Task A: Please revise the passage of the abstract that begins at the words "Hydroxychloroquine confers placental" and stops after "and trophoblast dysfunction.", putting "HCQ" in place of "Hydroxychloroquine".
Task B:
Answer these from the abstract:
(i) Which trophoblast cell line was treated with aPL in vitro?
(ii) Which two markers were assessed in the clinical OAPS placental samples?
(iii) What did HCQ treatment reduce in the mouse model of OAPS?

Document excerpt:
Hydroxychloroquine confers placental protection in antiphospholipid Syndrome: Mechanistic insights into autophagy regulation and trophoblast dysfunction.

Abstract

Obstetric antiphospholipid syndrome (OAPS) is a disorder mediated by antiphospholipid antibodies (aPL) that is associated with recurrent miscarriage, pre-eclampsia, and fetal growth restriction. Although hydroxychloroquine (HCQ) has shown therapeutic potential in refractory cases, its mechanistic effect on placental pathophysiology remains unclear. HCQ's autophagy-inhibitory properties are well described in oncological and neurodegenerative contexts; however, the role of autophagy dysregulation in OAPS pathogenesis has not been defined. In this study, we first identified aberrant autophagy activation in clinical OAPS placental samples by assessing expression of LC3B-II and P62/SQSTM1. In vitro, aPL-treated HTR-8/SVneo extravillous trophoblasts and trophoblast organoids reproduced this phenotype, with autophagy induction accompanied by impaired proliferation, invasion, migration, and differentiation. HCQ reversed these effects in vitro. Mechanistically, HCQ restored trophoblast function primarily by suppressing autophagy. In a mouse model of OAPS, HCQ treatment reduced fetal resorption and normalized placental autophagy markers. These findings demonstrate that HCQ confers placental protection in OAPS by modulating autophagy and support a pathological role for autophagy dysregulation in aPL-mediated placental dysfunction.

Collected data

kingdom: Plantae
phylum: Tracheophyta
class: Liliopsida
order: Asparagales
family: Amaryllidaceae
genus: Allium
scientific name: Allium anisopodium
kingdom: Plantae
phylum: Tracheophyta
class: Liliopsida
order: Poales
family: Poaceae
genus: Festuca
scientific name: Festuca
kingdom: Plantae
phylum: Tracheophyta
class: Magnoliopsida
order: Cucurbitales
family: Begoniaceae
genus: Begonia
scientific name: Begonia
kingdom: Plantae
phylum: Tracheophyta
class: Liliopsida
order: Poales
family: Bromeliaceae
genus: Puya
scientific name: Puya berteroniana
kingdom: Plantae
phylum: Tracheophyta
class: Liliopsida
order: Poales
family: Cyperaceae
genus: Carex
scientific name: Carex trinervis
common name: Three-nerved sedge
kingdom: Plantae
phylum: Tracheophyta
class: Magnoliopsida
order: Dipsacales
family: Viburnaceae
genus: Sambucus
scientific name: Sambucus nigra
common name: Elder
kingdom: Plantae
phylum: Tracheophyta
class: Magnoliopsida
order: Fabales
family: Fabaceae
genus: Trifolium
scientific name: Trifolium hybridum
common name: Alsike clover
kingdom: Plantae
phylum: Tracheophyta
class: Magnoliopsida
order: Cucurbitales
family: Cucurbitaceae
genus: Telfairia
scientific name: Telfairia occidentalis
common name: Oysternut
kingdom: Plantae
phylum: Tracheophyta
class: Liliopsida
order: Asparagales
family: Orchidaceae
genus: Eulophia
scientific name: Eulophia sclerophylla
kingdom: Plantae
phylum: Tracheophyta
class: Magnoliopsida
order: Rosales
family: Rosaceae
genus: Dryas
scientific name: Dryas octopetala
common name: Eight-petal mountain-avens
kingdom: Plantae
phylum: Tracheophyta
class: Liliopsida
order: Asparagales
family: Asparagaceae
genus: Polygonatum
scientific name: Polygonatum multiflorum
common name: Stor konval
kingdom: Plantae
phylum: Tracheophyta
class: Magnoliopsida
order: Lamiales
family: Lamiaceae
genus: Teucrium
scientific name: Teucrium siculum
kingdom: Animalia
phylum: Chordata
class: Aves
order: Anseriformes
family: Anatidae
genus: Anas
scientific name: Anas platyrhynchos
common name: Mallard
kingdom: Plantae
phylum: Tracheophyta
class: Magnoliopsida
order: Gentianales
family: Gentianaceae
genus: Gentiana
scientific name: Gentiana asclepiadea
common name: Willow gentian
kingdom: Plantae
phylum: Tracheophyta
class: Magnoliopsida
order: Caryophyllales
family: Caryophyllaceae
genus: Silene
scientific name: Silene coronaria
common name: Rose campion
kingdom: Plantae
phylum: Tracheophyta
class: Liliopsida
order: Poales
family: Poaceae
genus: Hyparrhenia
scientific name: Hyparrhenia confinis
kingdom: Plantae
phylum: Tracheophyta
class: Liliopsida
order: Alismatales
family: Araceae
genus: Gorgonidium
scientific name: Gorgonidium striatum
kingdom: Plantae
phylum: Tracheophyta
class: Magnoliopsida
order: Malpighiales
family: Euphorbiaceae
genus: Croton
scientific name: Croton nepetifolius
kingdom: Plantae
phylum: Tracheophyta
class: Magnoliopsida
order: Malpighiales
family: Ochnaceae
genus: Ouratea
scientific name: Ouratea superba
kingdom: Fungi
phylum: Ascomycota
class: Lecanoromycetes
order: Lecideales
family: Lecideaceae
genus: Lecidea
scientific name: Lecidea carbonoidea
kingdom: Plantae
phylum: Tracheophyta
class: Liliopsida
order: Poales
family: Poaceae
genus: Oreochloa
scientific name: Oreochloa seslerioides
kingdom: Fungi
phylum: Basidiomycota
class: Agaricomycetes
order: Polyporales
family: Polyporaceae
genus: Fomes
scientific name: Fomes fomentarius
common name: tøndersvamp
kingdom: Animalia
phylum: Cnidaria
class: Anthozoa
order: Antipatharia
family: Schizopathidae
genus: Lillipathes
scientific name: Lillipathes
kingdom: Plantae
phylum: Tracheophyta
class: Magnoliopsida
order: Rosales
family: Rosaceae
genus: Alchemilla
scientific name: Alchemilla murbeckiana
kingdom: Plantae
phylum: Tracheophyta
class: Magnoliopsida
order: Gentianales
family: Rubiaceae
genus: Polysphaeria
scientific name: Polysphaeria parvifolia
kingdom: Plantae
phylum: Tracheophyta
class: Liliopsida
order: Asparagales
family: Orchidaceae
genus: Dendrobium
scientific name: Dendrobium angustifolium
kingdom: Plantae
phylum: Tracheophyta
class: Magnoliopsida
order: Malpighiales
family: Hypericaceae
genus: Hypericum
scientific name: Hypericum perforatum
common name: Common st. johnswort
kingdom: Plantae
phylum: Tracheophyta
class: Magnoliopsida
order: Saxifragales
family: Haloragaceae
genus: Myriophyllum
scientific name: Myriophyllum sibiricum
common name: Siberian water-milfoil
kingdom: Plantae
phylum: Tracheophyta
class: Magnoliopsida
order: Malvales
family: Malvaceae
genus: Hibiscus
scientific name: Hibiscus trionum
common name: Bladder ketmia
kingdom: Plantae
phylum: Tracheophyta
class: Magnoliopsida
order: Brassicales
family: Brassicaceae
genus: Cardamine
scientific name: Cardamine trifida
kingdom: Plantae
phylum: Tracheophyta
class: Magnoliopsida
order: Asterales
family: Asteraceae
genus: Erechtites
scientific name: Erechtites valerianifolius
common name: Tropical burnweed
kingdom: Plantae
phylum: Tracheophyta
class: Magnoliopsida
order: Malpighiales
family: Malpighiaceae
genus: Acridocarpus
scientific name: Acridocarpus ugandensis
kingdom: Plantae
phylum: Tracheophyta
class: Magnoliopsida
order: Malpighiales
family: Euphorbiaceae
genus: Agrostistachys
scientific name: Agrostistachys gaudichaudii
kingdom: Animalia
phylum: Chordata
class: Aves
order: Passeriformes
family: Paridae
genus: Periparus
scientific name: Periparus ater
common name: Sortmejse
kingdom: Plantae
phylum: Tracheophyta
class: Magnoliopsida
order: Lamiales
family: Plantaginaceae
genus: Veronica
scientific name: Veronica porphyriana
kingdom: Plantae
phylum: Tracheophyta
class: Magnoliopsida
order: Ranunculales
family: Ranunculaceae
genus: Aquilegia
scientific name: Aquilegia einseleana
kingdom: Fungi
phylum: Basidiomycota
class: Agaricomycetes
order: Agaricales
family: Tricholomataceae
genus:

Task response A:
HCQ confers placental protection in antiphospholipid Syndrome: Mechanistic insights into autophagy regulation and trophoblast dysfunction.

Task response B:
(i) HTR-8/SVneo extravillous trophoblasts
(ii) LC3B-II and P62/SQSTM1
(iii) Fetal resorption